Review in a Hurry: A rather pointless update of the (theoretically) timeless tale. Ridley Scott and Russell Crowe's latest pairing is not without its pleasures, but fails to deliver the action you might expect.

The Bigger Picture: A country in massive debt because the last ruler invested heavily in foreign wars. Aggrieved peasants who dislike the fact that the new guy wants to tax them. Gee, Ridley Scott, could you have been a little more obvious in your attempts to make Robin Hood more "contemporary"?

On the plus side: by rejiggering the narrative, Scott does away with all the tropes you've seen before. King Richard (Danny Huston), who frequently returns to save the day in these stories, is eliminated early on. Robin and Little John (an excellently cast Kevin Durand) meet as uneasy fellow soldiers, rather than in a quarterstaff battle on a log. There's no silver arrow tournament, or arrow-splitting. Robin isn't even "Robin of Locksley" any more, but rather an impersonator of sorts.

There's more humor than one might expect: not so much of it from Crowe, but plenty from Durand, Mark Addy's Friar Tuck, and Oscar Isaac's appropriately prissy Prince John.

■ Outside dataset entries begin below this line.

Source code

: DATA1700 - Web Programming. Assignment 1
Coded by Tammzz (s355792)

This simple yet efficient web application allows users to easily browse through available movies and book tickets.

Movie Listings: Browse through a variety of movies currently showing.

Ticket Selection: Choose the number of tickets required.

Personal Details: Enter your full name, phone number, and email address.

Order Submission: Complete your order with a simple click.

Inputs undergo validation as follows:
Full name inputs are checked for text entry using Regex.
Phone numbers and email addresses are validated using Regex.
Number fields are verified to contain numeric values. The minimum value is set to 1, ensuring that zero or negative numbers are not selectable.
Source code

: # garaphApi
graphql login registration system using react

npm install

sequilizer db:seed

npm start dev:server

But then you have Mark Strong as the treacherous double-agent Godfrey, who gets a Heath Ledger-Joker scar during an early skirmish, and even shamelessly licks it just like the late Oscar-winner. There's a band of mud-masked Lost Boys who hide out in Sherwood with no explanation, adding nothing to the plot. A silly family motto about lions and lambs that recalls Twilight. A romantic chemistry between Robin and Maid Marion (Cate Blanchett) that might best be described as imaginary.

I tuned out right about the time Robin started lecturing Prince John and an assembled group of barons about a bill of rights and limited central government. Scott and Crowe should have just gone ahead and done a George Washington biopic instead.

To hear Russell Crowe say it in interviews, you'd think that the only other cinematic Robin Hoods had been Errol Flynn and Kevin Costner, and that it never occurred to anybody before to make the hero grim and gritty. Setting aside such movies as Robin and Marian or TV shows like the UK's Robin of Sherwood (Ray Winstone = Best Will Scarlett Ever), even Costner himself claimed to be trying for a darker Robin.

To see the studios promote it, you'd think we were getting Gladiator in Sherwood Forest, which thankfully is not the case. No horrible CG-compositing, brown filters, dorky character names, or chopsocky editing to be had here.

Unfortunately, what we do have here is without much reason to exist. One big battle at the beginning, and one at the end, do not an action movie make. Even when one cribs from Braveheart and Saving Private Ryan in hopes of making it so.

The 180—a Second Opinion: It probably goes without saying that, unlike the Costner version, this Robin Hood and his Merry Men have English accents. But better...they mostly have working-class English accents, and Canadian-born Durand nails his more Scottish brogue with ease.